Stated exercise >>
Can you convert everything from the line containing "pose: elev=91.4 azim=44.3" down to the line containing "Dot at: (343, 265)", both included, into a numbered list with blank lines left out?

Entries supplied >>
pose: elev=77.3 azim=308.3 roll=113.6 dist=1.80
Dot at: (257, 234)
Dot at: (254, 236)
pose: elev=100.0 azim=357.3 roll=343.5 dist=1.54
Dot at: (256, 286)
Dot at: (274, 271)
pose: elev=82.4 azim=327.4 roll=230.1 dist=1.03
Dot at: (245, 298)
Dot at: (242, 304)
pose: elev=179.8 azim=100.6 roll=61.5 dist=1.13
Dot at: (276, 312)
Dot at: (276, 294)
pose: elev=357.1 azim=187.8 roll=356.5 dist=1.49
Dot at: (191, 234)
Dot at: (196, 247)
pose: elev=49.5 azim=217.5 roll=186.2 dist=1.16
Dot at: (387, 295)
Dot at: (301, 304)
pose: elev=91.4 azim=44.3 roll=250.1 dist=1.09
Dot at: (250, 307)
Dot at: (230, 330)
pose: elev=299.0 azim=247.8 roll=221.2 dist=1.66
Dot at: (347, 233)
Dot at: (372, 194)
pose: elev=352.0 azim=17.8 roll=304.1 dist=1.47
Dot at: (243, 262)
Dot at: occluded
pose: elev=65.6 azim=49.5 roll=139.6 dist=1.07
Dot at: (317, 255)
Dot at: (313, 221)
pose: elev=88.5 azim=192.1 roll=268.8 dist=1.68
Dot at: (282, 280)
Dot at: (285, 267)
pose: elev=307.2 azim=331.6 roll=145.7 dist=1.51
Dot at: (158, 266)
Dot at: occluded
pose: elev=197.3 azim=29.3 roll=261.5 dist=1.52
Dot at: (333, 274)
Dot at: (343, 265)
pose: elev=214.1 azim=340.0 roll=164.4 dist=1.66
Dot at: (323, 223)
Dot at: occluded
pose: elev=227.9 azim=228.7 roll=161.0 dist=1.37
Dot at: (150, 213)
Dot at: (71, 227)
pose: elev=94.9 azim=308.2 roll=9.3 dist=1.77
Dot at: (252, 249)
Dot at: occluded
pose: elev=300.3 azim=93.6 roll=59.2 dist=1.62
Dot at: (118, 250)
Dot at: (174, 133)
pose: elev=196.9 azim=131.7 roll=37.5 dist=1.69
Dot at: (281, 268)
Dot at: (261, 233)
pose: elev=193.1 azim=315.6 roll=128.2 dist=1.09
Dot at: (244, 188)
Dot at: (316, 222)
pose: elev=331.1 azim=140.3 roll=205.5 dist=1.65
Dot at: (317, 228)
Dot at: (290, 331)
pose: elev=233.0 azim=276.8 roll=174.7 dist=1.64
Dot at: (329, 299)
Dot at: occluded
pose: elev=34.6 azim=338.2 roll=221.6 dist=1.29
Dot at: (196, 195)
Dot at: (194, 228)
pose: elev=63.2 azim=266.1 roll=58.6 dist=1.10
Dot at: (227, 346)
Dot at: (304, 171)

Task result >>
1. pose: elev=91.4 azim=44.3 roll=250.1 dist=1.09
2. Dot at: (250, 307)
3. Dot at: (230, 330)
4. pose: elev=299.0 azim=247.8 roll=221.2 dist=1.66
5. Dot at: (347, 233)
6. Dot at: (372, 194)
7. pose: elev=352.0 azim=17.8 roll=304.1 dist=1.47
8. Dot at: (243, 262)
9. Dot at: occluded
10. pose: elev=65.6 azim=49.5 roll=139.6 dist=1.07
11. Dot at: (317, 255)
12. Dot at: (313, 221)
13. pose: elev=88.5 azim=192.1 roll=268.8 dist=1.68
14. Dot at: (282, 280)
15. Dot at: (285, 267)
16. pose: elev=307.2 azim=331.6 roll=145.7 dist=1.51
17. Dot at: (158, 266)
18. Dot at: occluded
19. pose: elev=197.3 azim=29.3 roll=261.5 dist=1.52
20. Dot at: (333, 274)
21. Dot at: (343, 265)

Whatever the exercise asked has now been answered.